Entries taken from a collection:
|---|
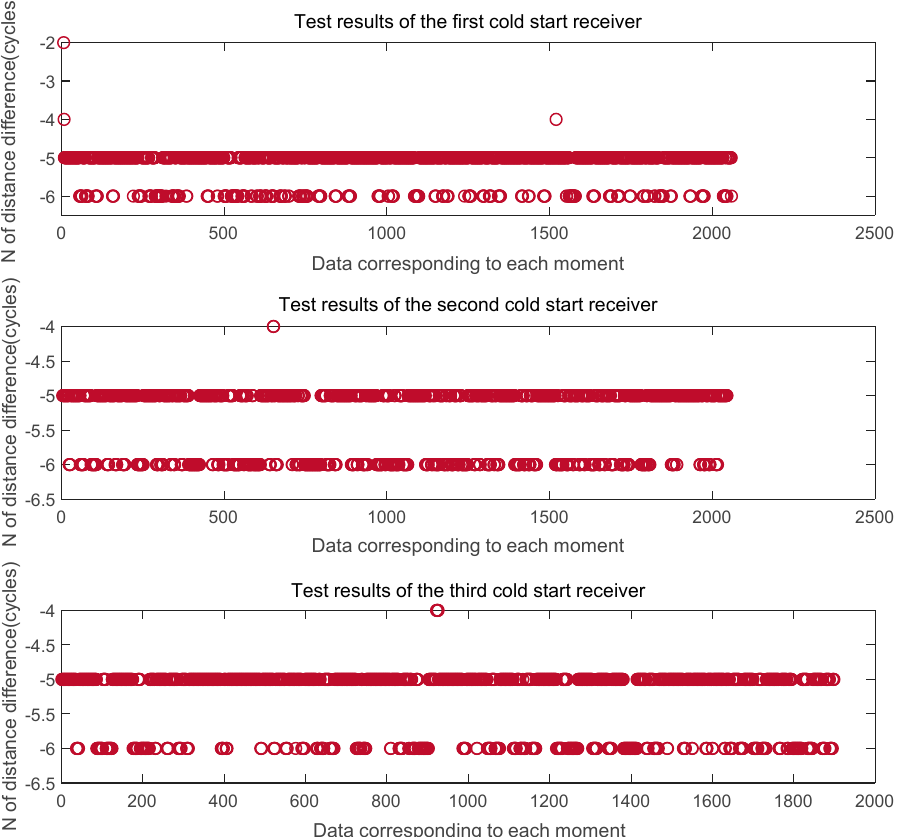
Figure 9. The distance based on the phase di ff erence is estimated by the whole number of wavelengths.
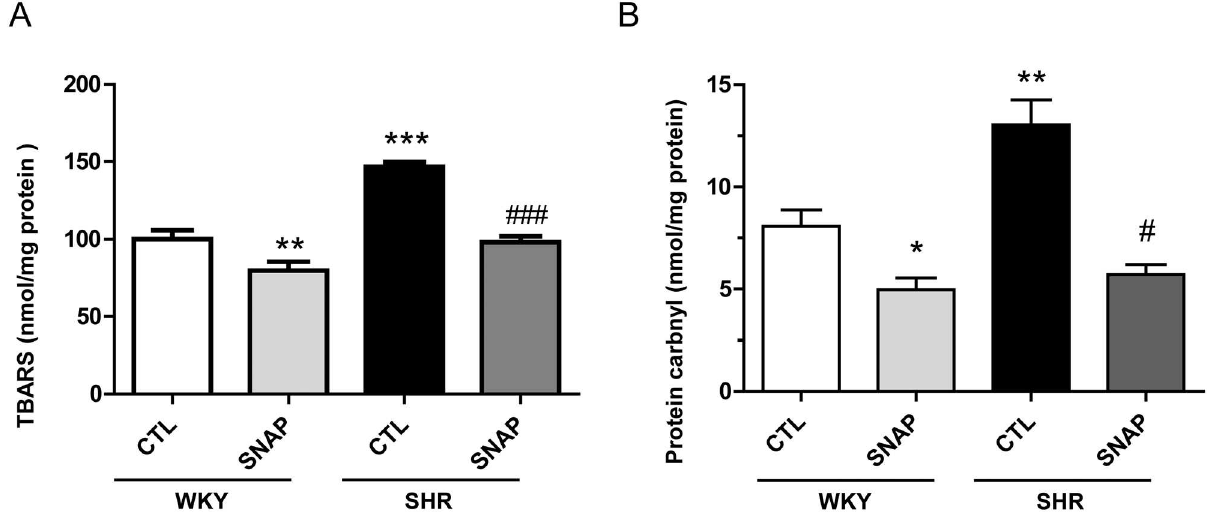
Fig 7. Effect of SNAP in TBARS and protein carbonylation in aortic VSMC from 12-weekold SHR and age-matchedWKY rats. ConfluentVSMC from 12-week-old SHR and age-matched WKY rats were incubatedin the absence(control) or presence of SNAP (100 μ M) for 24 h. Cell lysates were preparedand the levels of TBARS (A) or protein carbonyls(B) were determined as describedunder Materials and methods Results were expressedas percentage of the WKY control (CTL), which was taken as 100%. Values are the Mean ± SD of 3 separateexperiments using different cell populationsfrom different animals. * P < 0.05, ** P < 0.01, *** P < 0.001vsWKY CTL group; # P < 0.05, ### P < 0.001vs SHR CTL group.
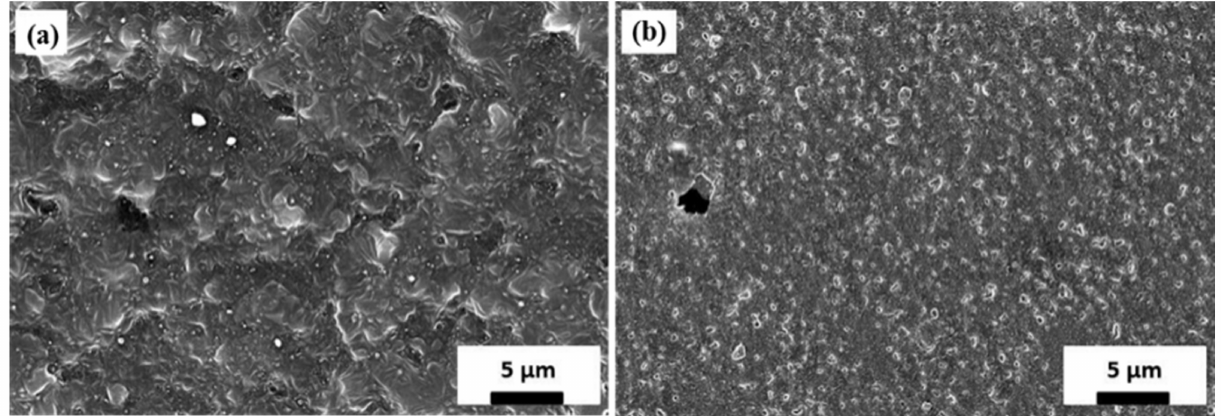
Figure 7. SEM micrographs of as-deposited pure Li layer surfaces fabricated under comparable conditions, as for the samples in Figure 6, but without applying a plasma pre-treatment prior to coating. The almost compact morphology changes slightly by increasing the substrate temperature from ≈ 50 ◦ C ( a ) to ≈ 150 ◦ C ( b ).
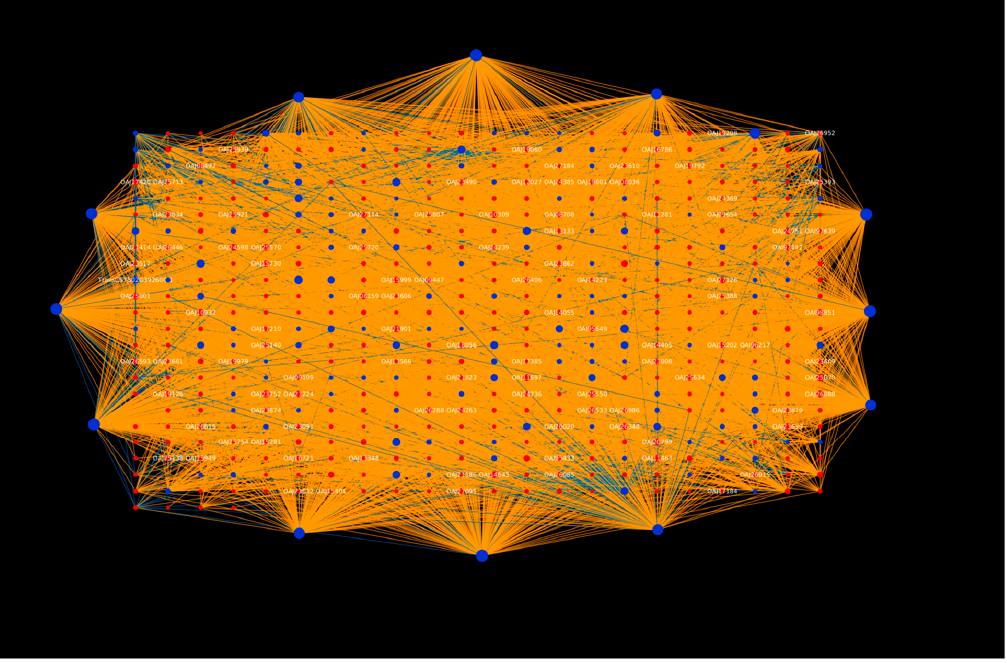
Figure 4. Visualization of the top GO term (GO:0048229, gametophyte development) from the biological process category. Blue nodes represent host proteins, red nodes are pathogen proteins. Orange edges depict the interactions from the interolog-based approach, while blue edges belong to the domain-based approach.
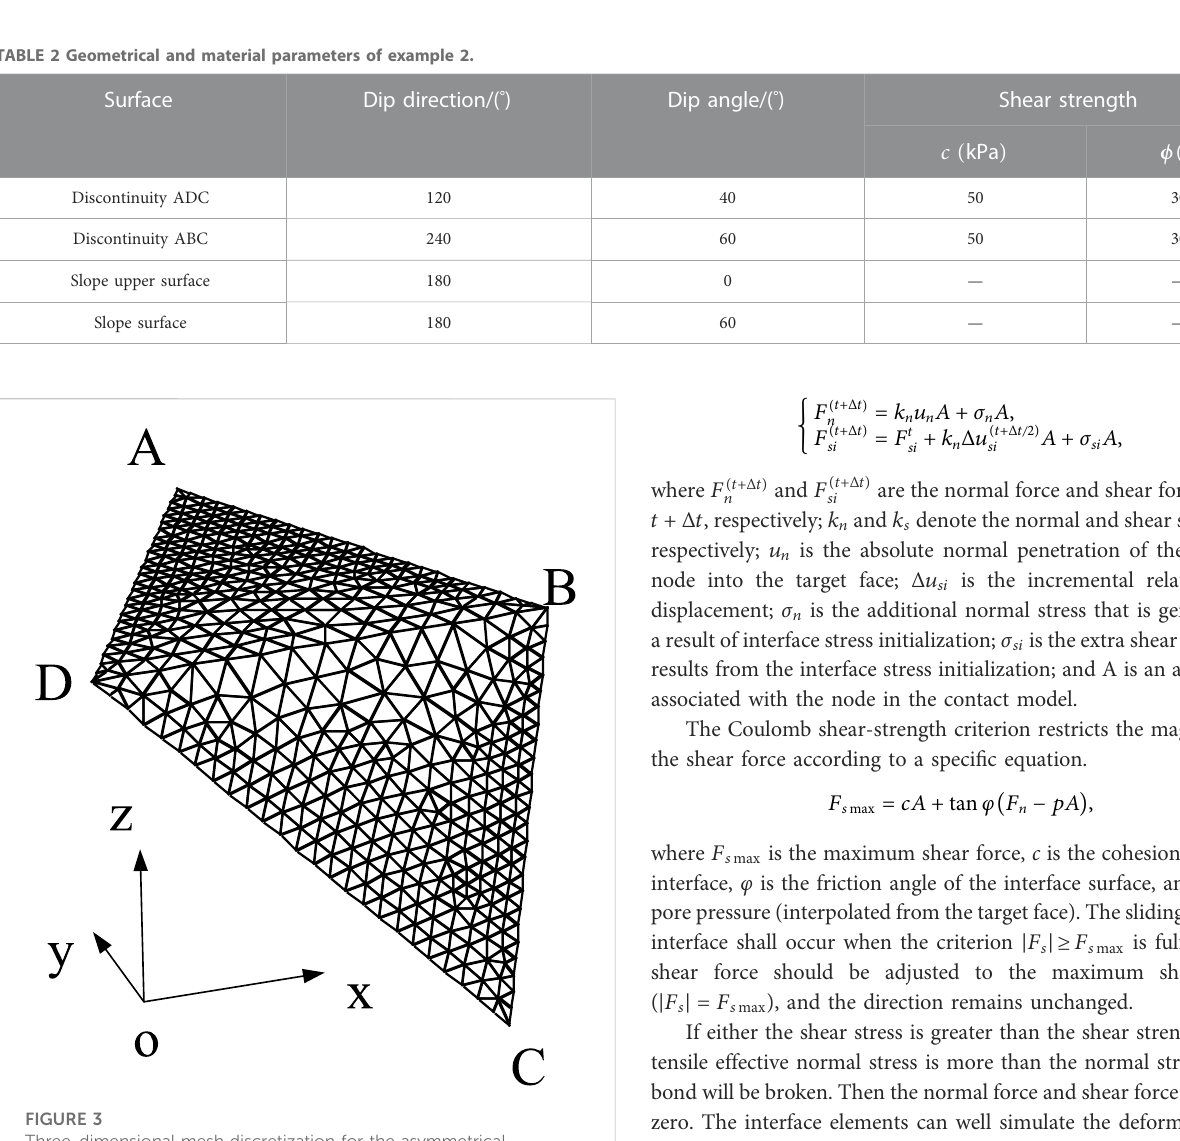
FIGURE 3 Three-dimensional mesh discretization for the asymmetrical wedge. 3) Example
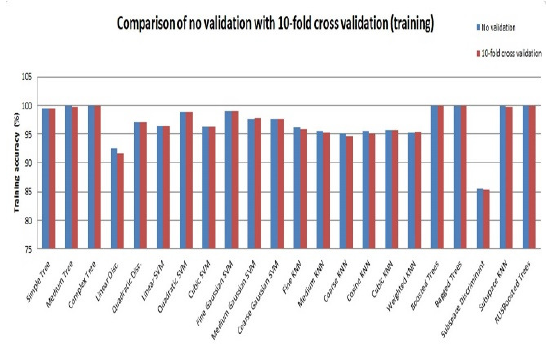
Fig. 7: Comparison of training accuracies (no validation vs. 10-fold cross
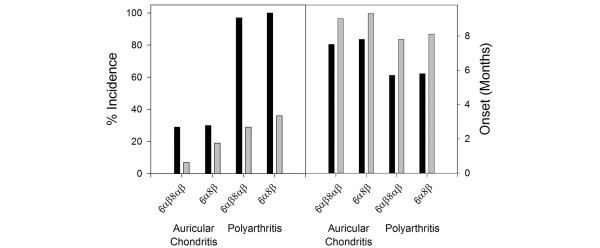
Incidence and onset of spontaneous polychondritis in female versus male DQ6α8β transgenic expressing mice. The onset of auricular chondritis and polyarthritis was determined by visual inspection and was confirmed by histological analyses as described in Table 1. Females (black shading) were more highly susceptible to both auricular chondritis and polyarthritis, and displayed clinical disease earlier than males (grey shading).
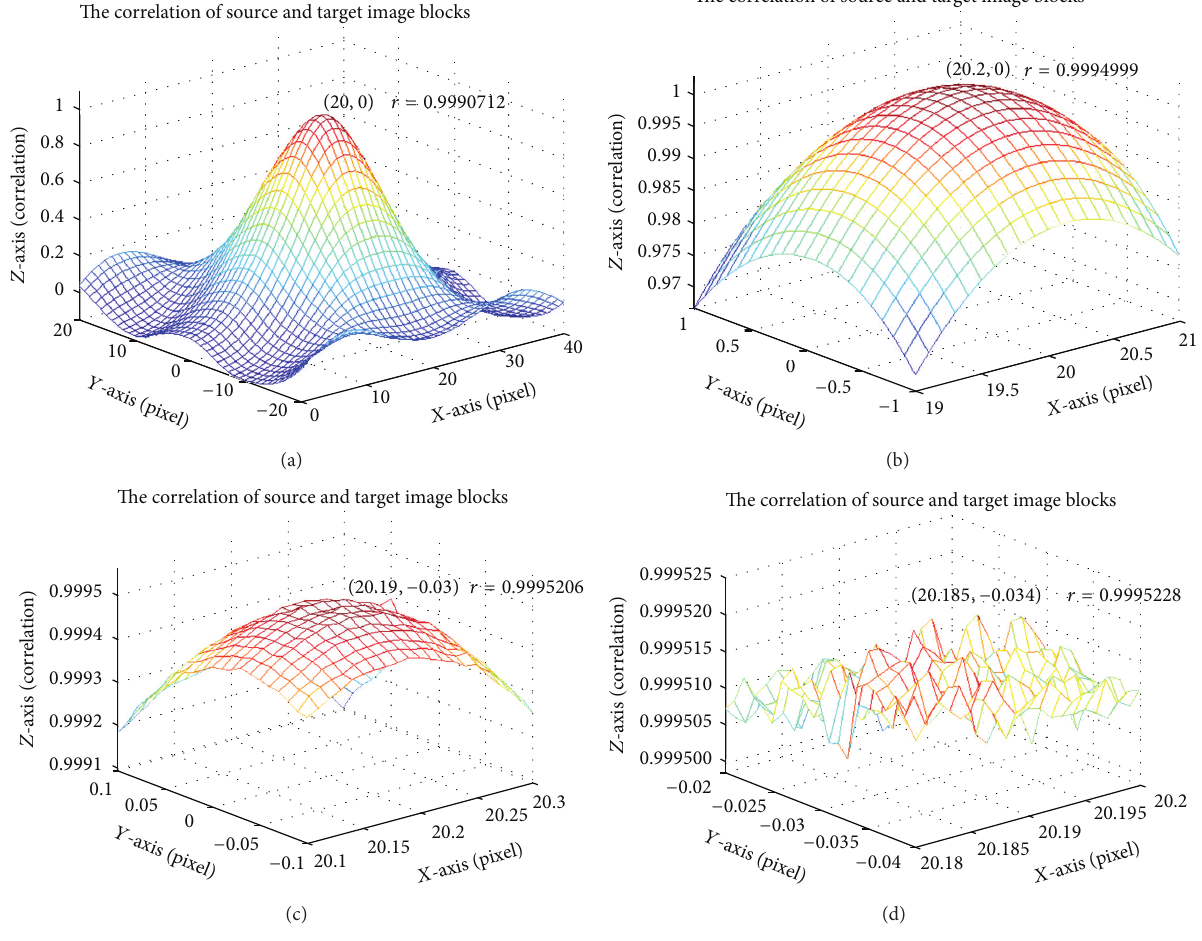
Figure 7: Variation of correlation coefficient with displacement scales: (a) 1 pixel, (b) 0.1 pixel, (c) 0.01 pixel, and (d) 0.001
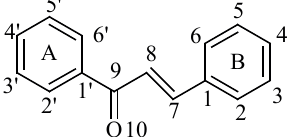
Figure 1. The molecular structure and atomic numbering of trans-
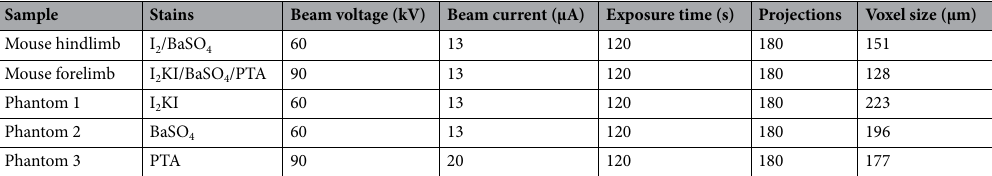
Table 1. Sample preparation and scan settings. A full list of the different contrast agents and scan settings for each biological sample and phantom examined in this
|---|
Filter the entries above down to the lines that contain "Table".

Incidence and onset of spontaneous polychondritis in female versus male DQ6α8β transgenic expressing mice. The onset of auricular chondritis and polyarthritis was determined by visual inspection and was confirmed by histological analyses as described in Table 1. Females (black shading) were more highly susceptible to both auricular chondritis and polyarthritis, and displayed clinical disease earlier than males (grey shading).
Table 1. Sample preparation and scan settings. A full list of the different contrast agents and scan settings for each biological sample and phantom examined in this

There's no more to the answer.